In parshat Matot God commands bnei Yisrael to wage war against the nation of Midian. Rashi immediately asks the astute question: Why a war of revenge against Midian and not Moav? After all it was Moav who hired Balaam to curse bnei Yisrael, and seduced and provoked bnei Yisrael.

One reason given by Rashi, is because of the virtuous women who will descend in the future from the nations of Moav and Ammon, namely Ruth from Moav and Na’amah from Ammon. (Rashi, Bamidbar 31:1)


Two entire nations are spared for the sake of two special women: Ruth, the Moabite who becomes the great grandmother of King David and Na’amah the Ammonite, who like Ruth, becomes “a mother of royalty” when she marries King Solomon and gives birth to Rehoboam, the next King of Judah (I Kings 14).


Rashi mentions Ammon alongside Moav even though there is no mention of Ammon in this narrative because these two nations share common origins and a common destiny. The Torah commands bnei Yisrael explicitly  not to wage war with Moav and Ammon because their land was promised to them as the children of Lot (Devarim 2:9 and 2:19). These two nations are born to the daughters of Lot who had incestuous relations with their father.
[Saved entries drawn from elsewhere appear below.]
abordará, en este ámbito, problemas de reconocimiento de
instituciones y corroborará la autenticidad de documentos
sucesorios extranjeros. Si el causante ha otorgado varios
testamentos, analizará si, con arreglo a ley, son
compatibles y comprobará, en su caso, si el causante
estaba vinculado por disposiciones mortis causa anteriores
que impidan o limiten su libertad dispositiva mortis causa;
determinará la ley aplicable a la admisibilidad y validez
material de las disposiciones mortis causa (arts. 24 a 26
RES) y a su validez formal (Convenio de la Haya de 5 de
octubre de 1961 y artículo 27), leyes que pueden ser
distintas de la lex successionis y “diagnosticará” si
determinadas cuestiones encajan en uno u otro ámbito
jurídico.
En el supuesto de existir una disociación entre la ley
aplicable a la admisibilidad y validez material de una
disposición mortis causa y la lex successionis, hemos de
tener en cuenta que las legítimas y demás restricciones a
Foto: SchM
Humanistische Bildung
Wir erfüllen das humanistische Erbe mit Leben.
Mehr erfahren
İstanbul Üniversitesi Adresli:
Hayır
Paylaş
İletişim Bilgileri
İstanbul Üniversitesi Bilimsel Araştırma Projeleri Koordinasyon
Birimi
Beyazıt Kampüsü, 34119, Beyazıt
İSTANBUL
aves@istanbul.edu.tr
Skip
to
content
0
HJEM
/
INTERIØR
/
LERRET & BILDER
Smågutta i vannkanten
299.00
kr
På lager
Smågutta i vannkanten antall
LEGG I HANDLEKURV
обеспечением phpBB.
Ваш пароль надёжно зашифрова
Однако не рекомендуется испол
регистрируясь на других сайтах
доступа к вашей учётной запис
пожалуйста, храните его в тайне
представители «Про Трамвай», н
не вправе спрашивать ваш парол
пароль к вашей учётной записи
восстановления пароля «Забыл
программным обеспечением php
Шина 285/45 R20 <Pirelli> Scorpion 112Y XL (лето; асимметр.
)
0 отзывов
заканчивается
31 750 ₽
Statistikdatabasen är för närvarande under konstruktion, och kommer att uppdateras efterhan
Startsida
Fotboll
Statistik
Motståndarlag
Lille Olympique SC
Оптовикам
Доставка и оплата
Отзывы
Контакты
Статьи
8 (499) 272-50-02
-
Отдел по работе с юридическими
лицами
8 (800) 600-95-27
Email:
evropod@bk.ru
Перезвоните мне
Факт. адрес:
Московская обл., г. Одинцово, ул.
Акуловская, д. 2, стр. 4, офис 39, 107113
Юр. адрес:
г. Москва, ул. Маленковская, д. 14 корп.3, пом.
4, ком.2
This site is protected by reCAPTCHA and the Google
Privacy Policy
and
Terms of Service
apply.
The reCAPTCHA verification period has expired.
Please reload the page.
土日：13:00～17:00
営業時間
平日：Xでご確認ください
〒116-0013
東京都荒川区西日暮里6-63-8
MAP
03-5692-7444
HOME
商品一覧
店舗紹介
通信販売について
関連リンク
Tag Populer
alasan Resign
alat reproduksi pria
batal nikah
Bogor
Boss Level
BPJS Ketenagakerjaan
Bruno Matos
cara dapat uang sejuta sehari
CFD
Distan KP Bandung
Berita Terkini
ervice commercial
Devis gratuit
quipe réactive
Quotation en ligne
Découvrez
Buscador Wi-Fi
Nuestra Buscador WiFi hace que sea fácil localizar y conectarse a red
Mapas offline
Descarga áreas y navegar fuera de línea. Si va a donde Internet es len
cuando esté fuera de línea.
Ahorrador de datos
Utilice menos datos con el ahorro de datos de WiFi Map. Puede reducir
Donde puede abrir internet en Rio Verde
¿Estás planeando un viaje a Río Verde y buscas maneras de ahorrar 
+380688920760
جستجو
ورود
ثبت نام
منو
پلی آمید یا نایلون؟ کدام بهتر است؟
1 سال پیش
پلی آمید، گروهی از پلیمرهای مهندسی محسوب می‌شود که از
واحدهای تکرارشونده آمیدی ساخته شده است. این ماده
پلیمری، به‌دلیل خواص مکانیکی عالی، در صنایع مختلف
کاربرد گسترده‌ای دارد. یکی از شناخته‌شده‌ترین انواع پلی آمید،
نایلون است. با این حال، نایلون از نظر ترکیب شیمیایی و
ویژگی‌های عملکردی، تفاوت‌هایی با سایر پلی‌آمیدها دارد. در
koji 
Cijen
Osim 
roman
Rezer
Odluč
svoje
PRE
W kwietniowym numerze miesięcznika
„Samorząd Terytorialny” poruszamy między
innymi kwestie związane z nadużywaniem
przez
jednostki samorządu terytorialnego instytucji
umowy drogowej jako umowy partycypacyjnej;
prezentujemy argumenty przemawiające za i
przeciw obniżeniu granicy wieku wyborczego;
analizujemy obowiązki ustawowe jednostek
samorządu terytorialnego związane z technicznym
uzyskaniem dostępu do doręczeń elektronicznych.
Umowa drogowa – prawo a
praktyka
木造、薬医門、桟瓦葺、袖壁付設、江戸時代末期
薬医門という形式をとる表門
One midrash says that it was through this unnatural union that the melech hamashiach will eventually be descended (Bereshit Rabbah 51:8).


Both Ruth and Na’amah are the archetypal foreigners who enter into the royal lineage of Israel from which the mashiach is destined to come. These two women are models of good coming from unexpected places. On some level they make up for the past inappropriate actions of the daughters of Lot and the recent narrative about b’not Moav. Perhaps this is why Rashi highlights the characters of Ruth and Na’amah here.